Perhaps this describes your experience. Before you knew the Lord, you were doing your own thing. You were caught up in the spirit of the times, trying every sin and pleasure. You thought you would “put God off” until later. You believed your good works and donations would save you.

Then the Lord came to you. “But God, who is rich in mercy, because of His great love with which He loved us, even when we were dead in trespasses, made us alive together with Christ (by grace you have been saved), and raised us up together, and made us sit together in the heavenly places in Christ Jesus” (Ephesians 2:4–6).

Beloved, this is all about getting new life, which can be found only in Christ. Paul is not talking here about the final resurrection. He is describing what God does on earth — resurrection in the here and now!

Only Jesus Provides Life

David Wilkerson

God means it when He says, “The wages of sin is death” (Romans 6:23).

Throughout Romans 8, Paul outlines the destructive realities of sin. He states, “If you live after the flesh, you will die. To be lust-driven, to live only by the senses, leads to death. The body is dead because of sin.”

In short, death means having no life. And only Jesus provides life, declaring, “I am the resurrection and the life” (John 11:25).

Because nonbelievers lack life, everything they pursue leads to death. This is the reason so many turn to alcohol and “recreational” drugs. Getting high is no longer a party for them; rather, it is an attempt to numb the pain created by sin, a pain caused by real emptiness.

“Having their understanding darkened, being alienated from the life of God, because of the ignorance that is in them, because of the blindness of their heart; who, being past feeling, have given themselves over to lewdness, to work all uncleanness with greediness” (Ephesians 4:18–19).

What a horrible condition Paul describes. He is saying, “Such people are so given over to the world of pleasure, they are past feeling.” In short, they have become numb to any sense of God or life. In His mercy, the Lord reaches out to every numbed soul.

Paul contrasts the condition of those in Christ’s Body: “But you have not so learned Christ, if indeed you have heard Him and have been taught by Him, as the truth is in Jesus: that you put off, concerning your former conduct, the old man which grows corrupt according to the deceitful lusts, and be renewed in the spirit of your mind” (Ephesians 4:20–23).

Paul is making his message plain: “You can be resurrected. You can be changed.
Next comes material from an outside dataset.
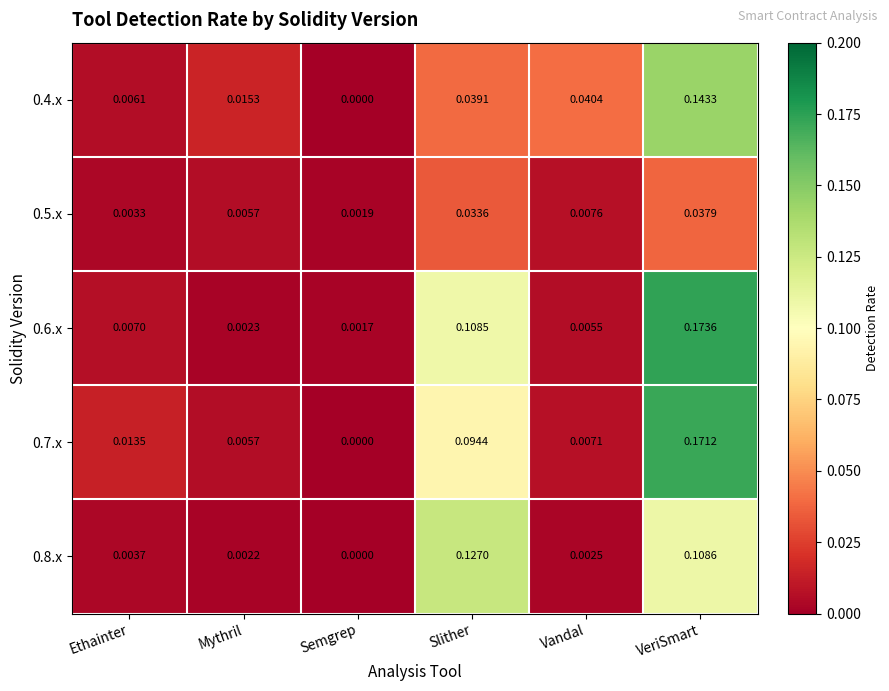

Where is 0.8.x nearest to the value 0?

Semgrep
You can come into new life.” What a hope! 

He is Faithful to Deliver

David Wilkerson

On one occasion Paul was preaching in Ephesus, a city that worshiped the goddess Diana. The silversmiths in Ephesus had made fortunes selling little replicas of the goddess. But when Paul came on the scene, he preached, “Your god is false. There is only one true God. And His Son lived and died so that those who are dead in sin might live.”

Enraged, the silver merchants realized their livelihood was at stake. So they stirred up a mob to take hold of Paul, determined to kill him (see Acts 19:24-31).

Paul was convinced he was going to die and even at the very brink of death, he confessed, “We were burdened beyond measure, above strength, so much that we despaired even of life” (2 Corinthians 1:8, my italics). He added by way of explanation, “We had the sentence of death in ourselves, that we should not trust in ourselves but in God who raises the dead” (1:9, my italics).

Tell me, have you ever been way down as Paul was, far beyond your power? Have you ever been past all remaining strength, down so deep you despaired even of life? When Paul said, “I despair of life,” he was saying he faced a death sentence: “We had the sentence of death in ourselves.”

But God came on the scene and delivered him. Having experienced a miracle, Paul wrote to the church in Ephesus: “I have been resurrected from the dead. The Lord took me out of the grave. I stared hell in the face, but God resurrected me!”

Paul testified, in essence, “The Lord delivered me from a great death — He keeps delivering me — and He will be faithful to deliver me in the future.”